We start with a MULTISIG transaction that pays the maximum amount Alice would ever need to spend to an output requiring both Alice and Bob to sign to release the coins. Now, after the first minute that Alice has used the service, or the first time Alice needs to make a micro-payment, she signs a transaction spending those coins that were sent to the MULTISIG address, sending one unit of payment to Bob and returning the rest to Alice. After the next minute of using the service, Alice signs another transaction, this time paying two units to Bob and sending the rest to herself.

       4. Lock time

                              Alice and Bob will both sign a transaction which refunds all of Alice’s money back to her, but the refund is “locked” until some time in the future. So after Alice signs, but before she broadcasts, the first MULTISIG transaction that puts her funds into escrow, she’ll want to get this refund transaction from Bob and hold on to it. That guarantees that if she makes it to time ​ t ​ and Bob hasn’t signed any of the small transactions that Alice has sent, Alice can publish this transaction which refunds all of the money directly to her. 
 What does it mean that it’s locked until time ​ t ​ ? Recall when we looked at the metadata in Bitcoin transactions, that there was this lock_time parameter, which we had left unexplained. The way it works is that if you specify any value other than zero for the lock time, it tells miners not to publish the transaction until the specified lock time. The transaction will be invalid before either a specific block number, or a specific point in time, based on the timestamps that are put into blocks. So this is a way of preparing a transaction that can only be spent in the future if it isn’t already spent by then. It works quite nicely in the micro-payment protocol as a safety valve for Alice to know that if Bob never signs, eventually she’ll be able to get her money back. 

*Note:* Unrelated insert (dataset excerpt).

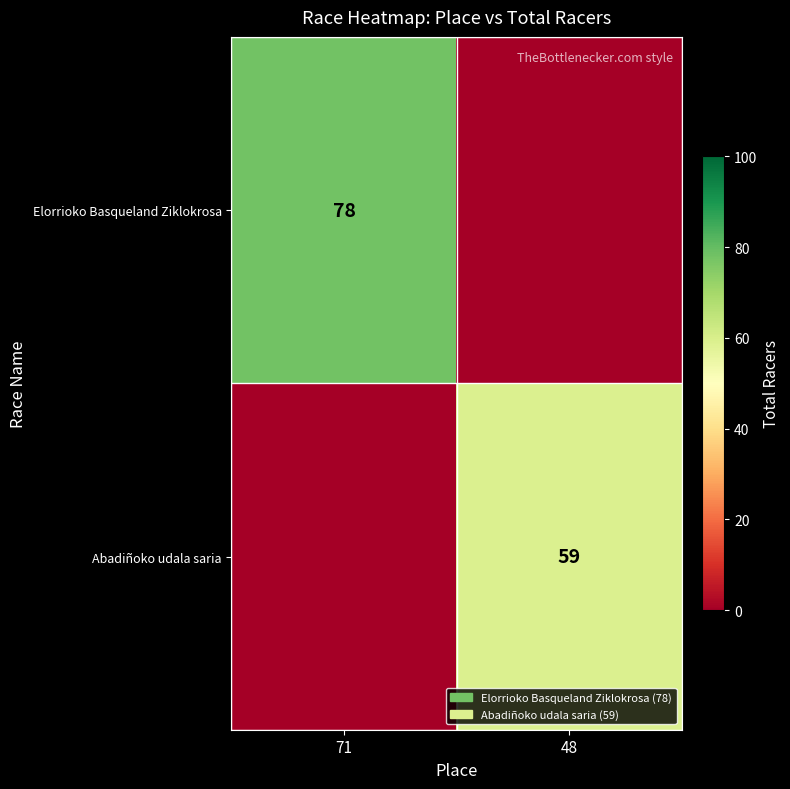

The Abadiñoko udala saria series shows 104 at 48. True or false?

False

        5. smart contracts
                                       These are contracts for which we have some degree of technical enforcement in Bitcoin, whereas traditionally they are enforced through laws or courts of arbitration. It’s a really cool feature of Bitcoin that we can use scripts, miners, and transaction validation to realize the escrow protocol or the micro-payment protocol without needing a centralized authority. 
Research into smart contracts goes far beyond the applications that we saw in this section. There are many types of smart contracts which people would like to be able to enforce but which aren’t supported by the Bitcoin scripting language today. Or at least, nobody has come up with a creative way to implement them. As we saw, with a bit of creativity you can do quite a lot with the Bitcoin script as it currently stands.